In a letter to company chairmen sent alongside the consultation, Cox said: “There is significant public pressure on companies to operate to high standards of governance and transparently demonstrate that they do so. We have seen unwelcome criticism, in the media, of some companies’ board leadership and governance arrangements…
“Our board considers that a self-regulatory approach is preferable, but this relies on companies responding promptly in the same vein. It remains open to us, however, in the public interest to pursue licence modifications to secure the principles in companies’ licences if we find that a significant number of companies do not accept the approach set out in our principles or are not indicating an intent and plan to meet our minimum expectations in the timescale.”
These expectations include:
•  Transparency, with company reporting meeting or exceeding standards set out in the Disclosure and Transparency Rules.
•  The regulated company acting as if it were a separate public listed company, with an effective board fully focused on the regulated company’s obligations. Board committees, including the audit and remuneration committees, to act at the regulated company level, and to consist of a majority of independent members. This is designed to limit the influence of holding companies and increase transparency.
•  Significant independent representation on the board, with independent non-executive directors making up the largest single group (ie outnumbering investors or executives). This reflects a wide divergence among companies on how the boards are made up and is likely to prove challenging for some.
•  An independent chair, rather than one drawn from investors or management.

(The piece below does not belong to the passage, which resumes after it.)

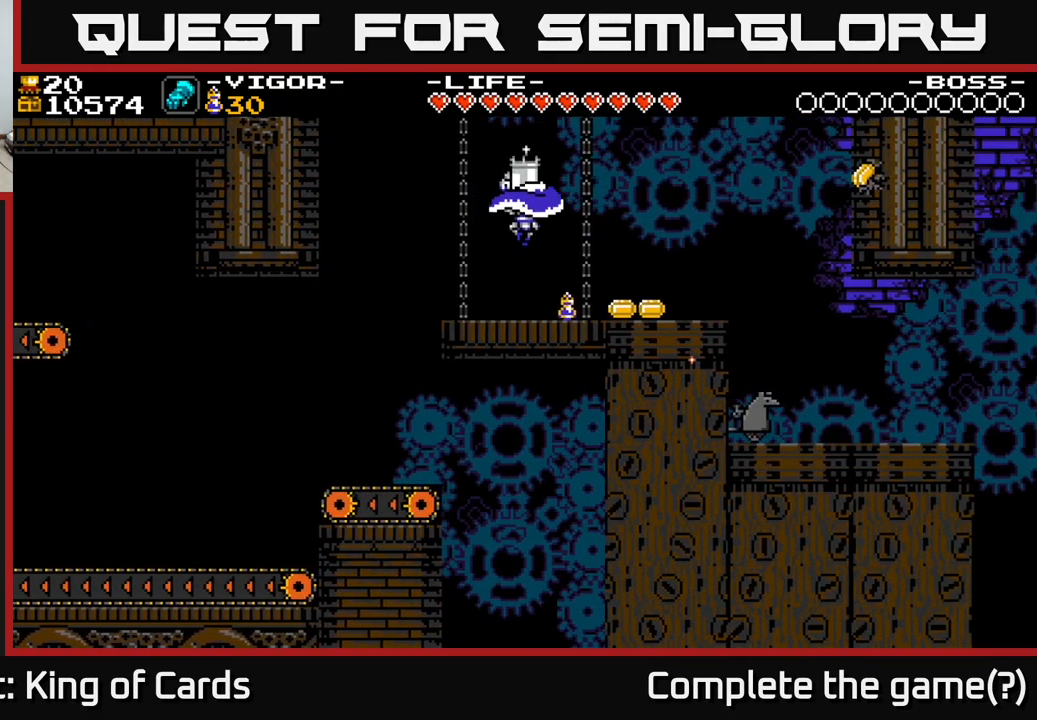
{"buttons": ["DPAD_RIGHT"], "right_stick": "center", "events": []}
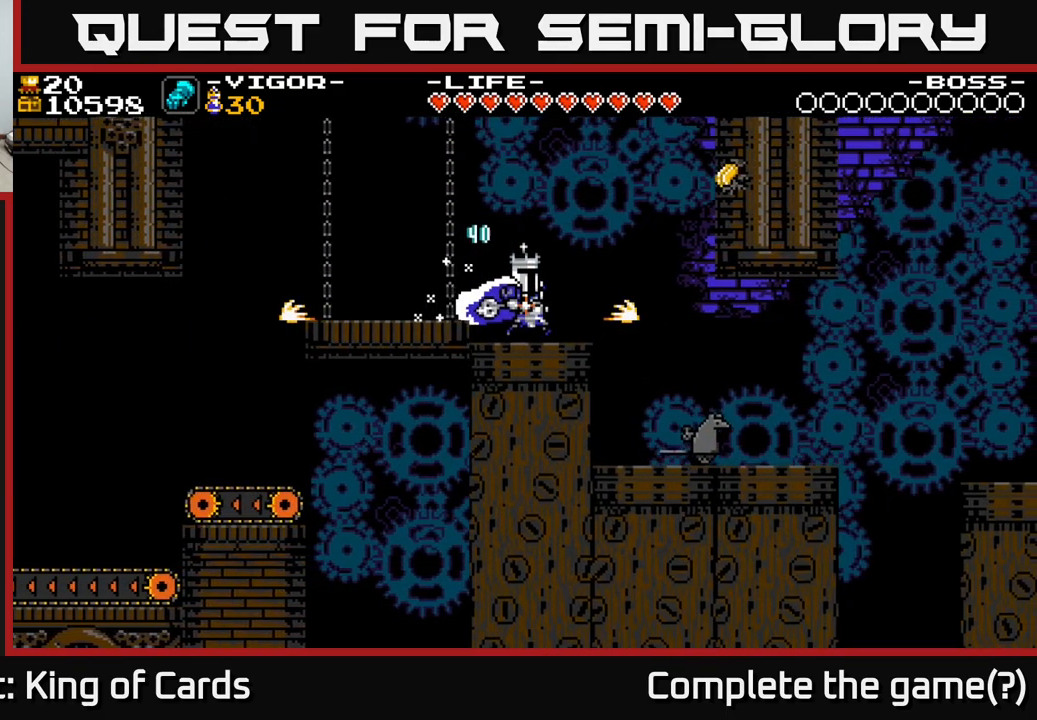
{"buttons": ["A", "X", "DPAD_RIGHT"], "right_stick": "center", "events": [[17, "A", "down"], [184, "X", "down"]]}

•  Group structure to be explained in a way that is clear and simple to understand.
Ofwat has been clear that it would prefer water companies to adopt these standards voluntarily, no doubt mindful of the damaging fight that arose from its last attempt to change licences. It has given “leading” companies until the end of the year to put in place a code that sets out how they currently apply the principles, and a timetable to full adoption of the principles. It has built in time for companies to change their shareholder agreements and other legal structures if necessary. The regulator will confirm the final principles in January 2014, and expects all companies to share their codes with Ofwat by April 2014, and to comply fully by April 2015.
The consultation closes on 31 October. Ofwat will publish further principles for holding companies later this year.